The recent Supreme Court decision in Moseley has now for the first time been considered in the Court of Appeal.  A consultation challenge failed in R (Robson) v Salford City Council [2015] EWCA Civ 6.  The Court of Appeal reined Moseley in, from paragraph 22 of the Judgment of Richards LJ, with which Treacy LJ and Newey J agreed.  At paragraph 22, Richards LJ said:-

“The decision of the Supreme Court in R (Moseley) v Haringey London Borough Council [2014] UKSC 56, [2014] 1 WLR 3947, has featured large in the argument concerning the consultation issue. … In fact the decision in Moseleyis largely an endorsement at Supreme Court level of principles already established at the level of the Court of Appeal, but it provides an illustration of the application of those principles …”

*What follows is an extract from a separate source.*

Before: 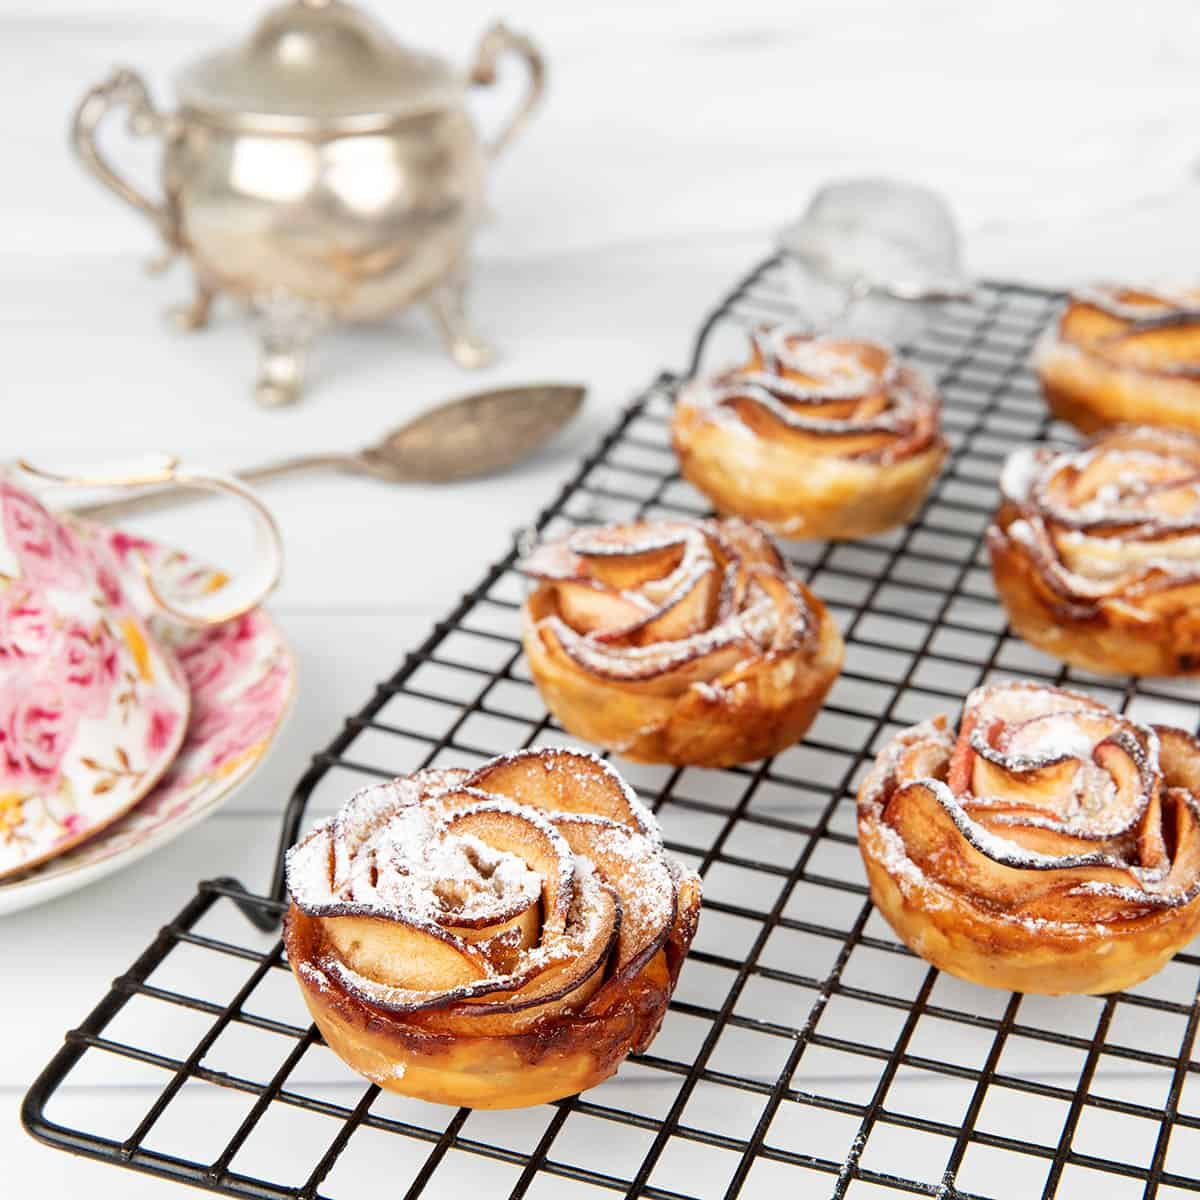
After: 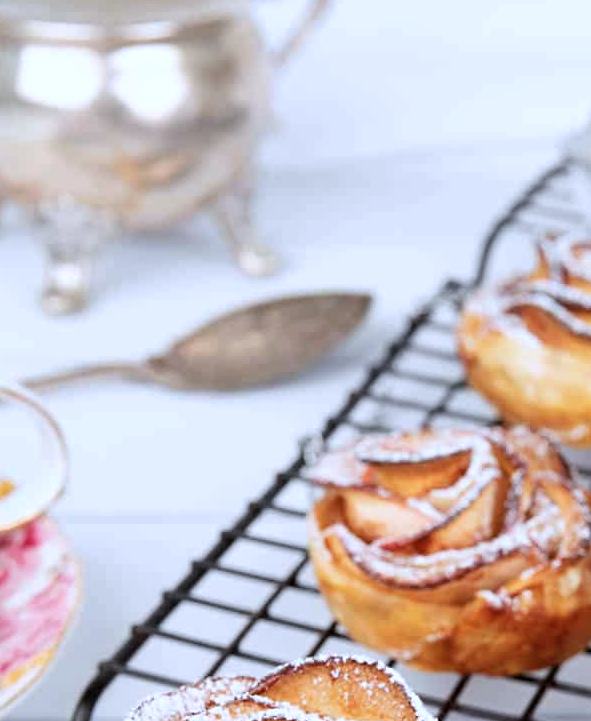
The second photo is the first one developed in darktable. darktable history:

 At paragraph 29 Richards LJ continued:-

“As to the application of the law to the facts in Moseley, the consultation in that case was found to be procedurally unfair because the consultation documentation gave a misleading impression in failing to mention other ways of absorbing the shortfall in funding which the proposed scheme was intended to meet.”

 Richards LJ concluded:-

“34. In order to determine whether consultees were misled or were not consulted about the actual proposal, it is also necessary to have regard to the wider picture. …

35. In Moseley the consultation material conveyed a positively misleading impression that other options were irrelevant. …In Moseley it was wrong to place reliance on consultees’ assumed       knowledge of other options for the same reason, that the message conveyed by the local authority was that other options were irrelevant. …”

“36. It may be helpful for me to indicate that if I had found that the consultation was unfair, I would have favoured limiting relief to the grant of a declaration, refusing the quashing order sought by the appellants (just as the Supreme Court in Moseley declined to grant a quashing order in the particular circumstances of that case). … In my judgment it would not be appropriate in these circumstances to require the Council to go back to square one and to conduct a fresh consultation exercise.”